La femme paraissait endormie. Ses lèvres dessinaient un petit sourire, et la géographie exacte de son visage se déformait par instants sous les tiraillements que le masseur aux cheveux gris exerçait sur son dos, ses épaules et ses flancs. Sa chair huilée suivait le mouvement, et les doigts mobiles triturant et malaxant la peau tel le va-et-vient des algues sous-marines sous l’action de la mer semblaient lui conférer de la force sans causer de friction. Une serviette-éponge noire lui couvrait les fesses, ses cheveux dénoués dissimulaient une partie de son visage, et ses seins blêmes formaient deux ovales étirés écrasés sous le poids de son corps mince.
— Que faut-il faire, alors ?
— Nous devons en savoir plus.
— Voilà qui est vrai en toute circonstance. Nous nous retrouvons donc confrontés au même problème.
— Nous aurions pu le faire expulser.
— Pour quel motif ?
— Nul besoin de motif, encore qu’il ne nous serait pas difficile d’en inventer un.
— Cela pourrait déclencher une guerre pour laquelle nous ne sommes pas encore prêts.
— Chut ! Nous ne devons pas parler de cette affaire de « guerre ». Nous entretenons officiellement les meilleures relations qui soient avec les membres de la Fédération ; il n’y a pas lieu de s’inquiéter. Nous avons la situation bien en main.
— A déclaré le porte-parole officiel… Crois-tu que nous devrions nous débarrasser de lui ?
— C’est sans doute la solution la plus sage. On se sentirait peut-être plus à l’aise une fois cet homme écarté… J’ai l’affreux pressentiment qu’il n’est pas venu pour rien. Il a reçu l’autorisation de puiser à discrétion dans les fonds de la Fondation Avant-garde, et cette… cette organisation délibérément cachottière ne cesse de contrecarrer nos plans depuis maintenant trente ans. L’identité et le lieu de résidence de ses propriétaires et de ses dirigeants reste un des secrets les mieux gardés de l’Amas. Il s’agit là d’une discrétion sans précédent. Et voilà que – brusquement – cet homme fait son apparition, dépense de l’argent avec une prodigalité tout à fait vulgaire, et fait tout pour se faire remarquer – tout en maintenant une certaine apparence de timidité coquette… alors que c’est vraiment la dernière chose à faire en ce moment.

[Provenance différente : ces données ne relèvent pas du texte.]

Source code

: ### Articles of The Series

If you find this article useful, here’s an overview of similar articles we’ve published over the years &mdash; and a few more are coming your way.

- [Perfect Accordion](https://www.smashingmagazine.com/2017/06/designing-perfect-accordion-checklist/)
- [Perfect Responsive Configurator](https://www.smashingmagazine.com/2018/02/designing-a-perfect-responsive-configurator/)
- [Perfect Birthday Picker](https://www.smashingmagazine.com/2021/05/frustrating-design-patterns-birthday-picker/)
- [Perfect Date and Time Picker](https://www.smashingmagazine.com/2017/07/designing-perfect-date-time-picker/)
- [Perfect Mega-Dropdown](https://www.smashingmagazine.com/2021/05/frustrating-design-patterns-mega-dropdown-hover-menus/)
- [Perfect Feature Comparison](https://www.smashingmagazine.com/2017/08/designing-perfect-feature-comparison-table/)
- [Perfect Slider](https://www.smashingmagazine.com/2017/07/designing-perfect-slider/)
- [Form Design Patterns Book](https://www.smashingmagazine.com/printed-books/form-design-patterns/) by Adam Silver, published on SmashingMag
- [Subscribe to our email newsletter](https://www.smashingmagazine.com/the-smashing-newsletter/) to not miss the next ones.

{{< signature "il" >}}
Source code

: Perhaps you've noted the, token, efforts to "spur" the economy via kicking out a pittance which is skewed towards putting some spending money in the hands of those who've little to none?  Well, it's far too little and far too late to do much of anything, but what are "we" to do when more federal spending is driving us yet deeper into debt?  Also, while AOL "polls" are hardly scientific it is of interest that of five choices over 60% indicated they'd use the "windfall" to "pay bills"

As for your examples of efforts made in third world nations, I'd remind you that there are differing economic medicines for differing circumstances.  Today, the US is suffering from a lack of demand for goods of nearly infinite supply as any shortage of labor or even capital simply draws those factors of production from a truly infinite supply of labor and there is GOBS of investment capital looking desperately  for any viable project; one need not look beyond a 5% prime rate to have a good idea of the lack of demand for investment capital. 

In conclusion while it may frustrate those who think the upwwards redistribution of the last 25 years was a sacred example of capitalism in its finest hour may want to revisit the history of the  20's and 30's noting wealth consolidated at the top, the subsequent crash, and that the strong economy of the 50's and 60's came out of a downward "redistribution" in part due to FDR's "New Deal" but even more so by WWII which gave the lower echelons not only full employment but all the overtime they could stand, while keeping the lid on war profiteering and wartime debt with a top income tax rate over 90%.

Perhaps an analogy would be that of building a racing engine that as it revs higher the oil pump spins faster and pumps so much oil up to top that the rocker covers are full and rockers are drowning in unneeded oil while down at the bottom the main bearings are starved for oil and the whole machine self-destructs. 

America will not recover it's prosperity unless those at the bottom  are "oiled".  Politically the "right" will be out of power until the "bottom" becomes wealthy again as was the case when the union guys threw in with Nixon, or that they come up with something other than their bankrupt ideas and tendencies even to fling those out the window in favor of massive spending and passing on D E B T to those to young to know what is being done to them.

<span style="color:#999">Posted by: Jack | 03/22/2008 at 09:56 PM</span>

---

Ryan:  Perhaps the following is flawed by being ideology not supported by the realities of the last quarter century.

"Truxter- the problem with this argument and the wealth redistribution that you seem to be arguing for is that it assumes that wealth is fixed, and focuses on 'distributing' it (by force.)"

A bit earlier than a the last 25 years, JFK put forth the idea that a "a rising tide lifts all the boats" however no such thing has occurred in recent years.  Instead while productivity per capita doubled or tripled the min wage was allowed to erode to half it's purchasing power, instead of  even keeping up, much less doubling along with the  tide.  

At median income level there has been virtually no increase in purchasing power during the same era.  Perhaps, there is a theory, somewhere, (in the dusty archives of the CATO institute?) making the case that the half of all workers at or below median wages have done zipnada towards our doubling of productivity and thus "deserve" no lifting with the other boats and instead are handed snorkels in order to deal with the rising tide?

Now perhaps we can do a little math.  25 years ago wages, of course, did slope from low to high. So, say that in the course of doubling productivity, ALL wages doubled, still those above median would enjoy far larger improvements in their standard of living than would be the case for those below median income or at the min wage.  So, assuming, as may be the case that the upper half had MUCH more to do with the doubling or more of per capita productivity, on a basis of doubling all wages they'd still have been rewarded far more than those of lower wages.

— Peut-être est-ce lui, la Fondation Avant-garde.
— Absurde. Dans la mesure où l’on peut se prononcer, il s’agit certainement d’êtres venus d’ailleurs qui se mêlent de nos affaires, ou bien d’une machine programmée pour faire le bien, soit qu’elle opère conformément aux dispositions testamentaires de quelque magnat décédé (peut-être par transcription d’une personnalité humaine), soit qu’on se trouve en présence d’une machine dévoyée ayant accédé accidentellement à la conscience, et que personne ne contrôle plus. Je crois que toutes les autres possibilités ont été écartées, les unes après les autres, au fil des ans. Ce Staberinde est un pantin manipulé ; il dépense avec la fièvre de l’enfant qui craint que la générosité dont il est l’objet ne dure pas. On dirait un paysan qui a gagné à la tombola. C’est répugnant. Néanmoins, et je le répète, il n’est certainement pas venu pour rien.